**Objectifs:**
a: Recopiez intégralement le texte sur le premier moyen de cassation.
b: Dans les enregistrements, de la ligne contenant « genus: Indigofera » jusqu'à celle contenant « common name: Goldcrest » incluse, remplacez « common name » par « vernacular name » sans rien modifier d'autre. Ne rendez que ces lignes mises à jour.

**Extrait de la source:**
Sur le premier moyen de cassation :

tiré « de la violation de l’article 2277 du Code civil en ce que les juges d’appel ont déclaré non fondé le moyen de contestation relatif à la prescription quinquennale prévue à l’article 2277 du Code civil ;

En l’espèce suivant contrat de bail du 16 décembre 2003, le FONDS POUR LE DEVELOPPEMENT DU LOGEMENT ET DE L’HABITAT a donné en location un appartement sis 3, Place Sauerwiss à Luxembourg-Gasperich, Que la demanderesse en cassation s’est toujours acquittée de son loyer et du paiement des avances sur charges.

**Enregistrements bruts:**
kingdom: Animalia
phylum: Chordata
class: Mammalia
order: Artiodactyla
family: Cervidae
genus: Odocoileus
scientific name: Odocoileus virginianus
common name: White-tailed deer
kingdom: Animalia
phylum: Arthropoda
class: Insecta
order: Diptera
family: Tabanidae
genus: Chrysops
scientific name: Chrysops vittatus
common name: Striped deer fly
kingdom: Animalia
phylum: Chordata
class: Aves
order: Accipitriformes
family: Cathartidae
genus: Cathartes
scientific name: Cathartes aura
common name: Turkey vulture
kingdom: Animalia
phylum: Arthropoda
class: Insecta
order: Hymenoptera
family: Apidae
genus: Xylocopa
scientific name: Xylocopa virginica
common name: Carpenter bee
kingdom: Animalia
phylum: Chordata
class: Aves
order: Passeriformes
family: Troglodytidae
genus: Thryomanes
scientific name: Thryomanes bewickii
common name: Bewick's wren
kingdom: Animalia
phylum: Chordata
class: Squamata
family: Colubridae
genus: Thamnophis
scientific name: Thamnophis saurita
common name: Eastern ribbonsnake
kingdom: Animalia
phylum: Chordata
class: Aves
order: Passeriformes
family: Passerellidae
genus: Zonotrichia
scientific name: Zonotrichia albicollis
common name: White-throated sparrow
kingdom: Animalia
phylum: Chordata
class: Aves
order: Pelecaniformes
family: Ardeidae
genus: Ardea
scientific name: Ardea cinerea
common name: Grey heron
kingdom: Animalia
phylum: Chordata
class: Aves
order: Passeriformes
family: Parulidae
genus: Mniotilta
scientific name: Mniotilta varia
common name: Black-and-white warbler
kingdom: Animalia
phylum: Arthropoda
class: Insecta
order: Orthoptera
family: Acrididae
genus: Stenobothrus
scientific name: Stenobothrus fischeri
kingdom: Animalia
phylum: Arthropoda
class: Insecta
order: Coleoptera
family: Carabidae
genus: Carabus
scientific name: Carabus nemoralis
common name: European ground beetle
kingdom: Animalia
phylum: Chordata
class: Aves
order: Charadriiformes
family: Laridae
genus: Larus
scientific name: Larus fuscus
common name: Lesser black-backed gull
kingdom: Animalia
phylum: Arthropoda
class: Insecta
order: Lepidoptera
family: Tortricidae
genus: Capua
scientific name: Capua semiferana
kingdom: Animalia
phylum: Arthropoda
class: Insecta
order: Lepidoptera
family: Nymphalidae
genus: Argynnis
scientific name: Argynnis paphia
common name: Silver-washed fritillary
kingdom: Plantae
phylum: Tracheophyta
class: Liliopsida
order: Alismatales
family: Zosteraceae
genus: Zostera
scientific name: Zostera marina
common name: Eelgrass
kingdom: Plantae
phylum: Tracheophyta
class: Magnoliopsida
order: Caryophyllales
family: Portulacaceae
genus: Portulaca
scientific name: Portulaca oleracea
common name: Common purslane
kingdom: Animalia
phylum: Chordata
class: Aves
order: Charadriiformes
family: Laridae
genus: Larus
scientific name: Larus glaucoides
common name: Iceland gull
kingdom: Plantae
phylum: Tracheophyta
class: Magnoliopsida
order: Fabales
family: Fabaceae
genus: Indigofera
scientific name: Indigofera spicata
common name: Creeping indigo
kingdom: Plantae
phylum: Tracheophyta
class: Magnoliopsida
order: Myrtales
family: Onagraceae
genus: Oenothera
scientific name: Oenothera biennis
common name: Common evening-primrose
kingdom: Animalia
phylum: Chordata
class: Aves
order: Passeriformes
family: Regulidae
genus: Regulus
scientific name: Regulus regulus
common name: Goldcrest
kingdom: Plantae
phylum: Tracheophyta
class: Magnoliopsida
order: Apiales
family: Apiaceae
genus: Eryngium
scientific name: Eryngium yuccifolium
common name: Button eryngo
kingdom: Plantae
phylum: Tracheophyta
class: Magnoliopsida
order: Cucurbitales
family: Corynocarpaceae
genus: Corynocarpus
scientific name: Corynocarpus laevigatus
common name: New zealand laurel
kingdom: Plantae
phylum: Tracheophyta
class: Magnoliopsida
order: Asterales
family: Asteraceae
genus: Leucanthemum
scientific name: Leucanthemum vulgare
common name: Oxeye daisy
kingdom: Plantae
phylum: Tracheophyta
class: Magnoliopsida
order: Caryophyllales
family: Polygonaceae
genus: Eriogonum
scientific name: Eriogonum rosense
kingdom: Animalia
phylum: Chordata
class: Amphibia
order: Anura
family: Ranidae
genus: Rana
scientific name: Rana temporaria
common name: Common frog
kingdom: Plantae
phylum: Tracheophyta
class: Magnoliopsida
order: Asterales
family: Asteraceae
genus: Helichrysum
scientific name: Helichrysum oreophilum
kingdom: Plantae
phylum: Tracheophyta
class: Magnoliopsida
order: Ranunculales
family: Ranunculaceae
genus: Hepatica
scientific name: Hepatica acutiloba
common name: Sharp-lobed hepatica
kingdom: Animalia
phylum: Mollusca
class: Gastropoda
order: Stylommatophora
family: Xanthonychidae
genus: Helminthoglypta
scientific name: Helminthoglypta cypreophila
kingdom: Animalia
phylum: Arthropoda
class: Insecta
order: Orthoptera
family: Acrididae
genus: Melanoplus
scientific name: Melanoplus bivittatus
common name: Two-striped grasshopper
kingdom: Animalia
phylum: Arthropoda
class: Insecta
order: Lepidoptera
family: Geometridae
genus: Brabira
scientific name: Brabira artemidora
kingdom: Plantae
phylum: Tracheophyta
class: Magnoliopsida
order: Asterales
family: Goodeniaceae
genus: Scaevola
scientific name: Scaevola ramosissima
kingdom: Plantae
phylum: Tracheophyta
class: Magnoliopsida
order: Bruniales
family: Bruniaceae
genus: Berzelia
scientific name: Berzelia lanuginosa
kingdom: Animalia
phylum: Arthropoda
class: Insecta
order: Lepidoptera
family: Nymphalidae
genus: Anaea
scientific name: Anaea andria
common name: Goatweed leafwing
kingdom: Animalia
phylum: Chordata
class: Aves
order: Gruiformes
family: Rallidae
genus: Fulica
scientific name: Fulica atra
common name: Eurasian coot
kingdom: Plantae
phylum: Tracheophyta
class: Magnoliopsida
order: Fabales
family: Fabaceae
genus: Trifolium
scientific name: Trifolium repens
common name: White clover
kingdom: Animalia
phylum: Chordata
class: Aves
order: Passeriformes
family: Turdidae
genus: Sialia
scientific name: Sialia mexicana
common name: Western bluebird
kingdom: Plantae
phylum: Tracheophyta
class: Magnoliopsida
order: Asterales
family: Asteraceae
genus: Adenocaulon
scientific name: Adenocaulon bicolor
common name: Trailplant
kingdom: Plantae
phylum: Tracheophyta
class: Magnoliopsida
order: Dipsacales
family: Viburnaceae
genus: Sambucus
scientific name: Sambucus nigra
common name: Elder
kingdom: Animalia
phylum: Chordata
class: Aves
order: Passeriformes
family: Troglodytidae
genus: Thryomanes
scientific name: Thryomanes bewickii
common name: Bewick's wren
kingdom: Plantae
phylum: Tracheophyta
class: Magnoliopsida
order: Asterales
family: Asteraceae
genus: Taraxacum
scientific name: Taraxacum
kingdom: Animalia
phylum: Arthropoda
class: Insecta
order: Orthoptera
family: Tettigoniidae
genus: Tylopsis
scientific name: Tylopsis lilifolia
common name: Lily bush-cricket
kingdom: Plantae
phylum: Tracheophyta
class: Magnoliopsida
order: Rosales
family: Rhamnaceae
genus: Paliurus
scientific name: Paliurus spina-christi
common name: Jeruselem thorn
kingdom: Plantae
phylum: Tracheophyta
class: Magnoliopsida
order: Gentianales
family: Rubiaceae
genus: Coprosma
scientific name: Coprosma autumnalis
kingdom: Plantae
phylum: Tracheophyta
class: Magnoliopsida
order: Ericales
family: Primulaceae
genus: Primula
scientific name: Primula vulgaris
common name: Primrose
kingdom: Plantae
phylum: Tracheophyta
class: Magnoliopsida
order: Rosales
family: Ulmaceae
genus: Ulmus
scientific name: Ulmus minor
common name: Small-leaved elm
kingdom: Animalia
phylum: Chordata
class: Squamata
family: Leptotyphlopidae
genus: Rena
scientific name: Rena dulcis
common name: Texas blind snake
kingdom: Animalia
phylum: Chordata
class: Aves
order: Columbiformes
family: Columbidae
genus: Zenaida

**Solutions par consigne:**
a:
Sur le premier moyen de cassation :

tiré « de la violation de l’article 2277 du Code civil en ce que les juges d’appel ont déclaré non fondé le moyen de contestation relatif à la prescription quinquennale prévue à l’article 2277 du Code civil ;

En l’espèce suivant contrat de bail du 16 décembre 2003, le FONDS POUR LE DEVELOPPEMENT DU LOGEMENT ET DE L’HABITAT a donné en location un appartement sis 3, Place Sauerwiss à Luxembourg-Gasperich, Que la demanderesse en cassation s’est toujours acquittée de son loyer et du paiement des avances sur charges.

b:
genus: Indigofera
scientific name: Indigofera spicata
vernacular name: Creeping indigo
kingdom: Plantae
phylum: Tracheophyta
class: Magnoliopsida
order: Myrtales
family: Onagraceae
genus: Oenothera
scientific name: Oenothera biennis
vernacular name: Common evening-primrose
kingdom: Animalia
phylum: Chordata
class: Aves
order: Passeriformes
family: Regulidae
genus: Regulus
scientific name: Regulus regulus
vernacular name: Goldcrest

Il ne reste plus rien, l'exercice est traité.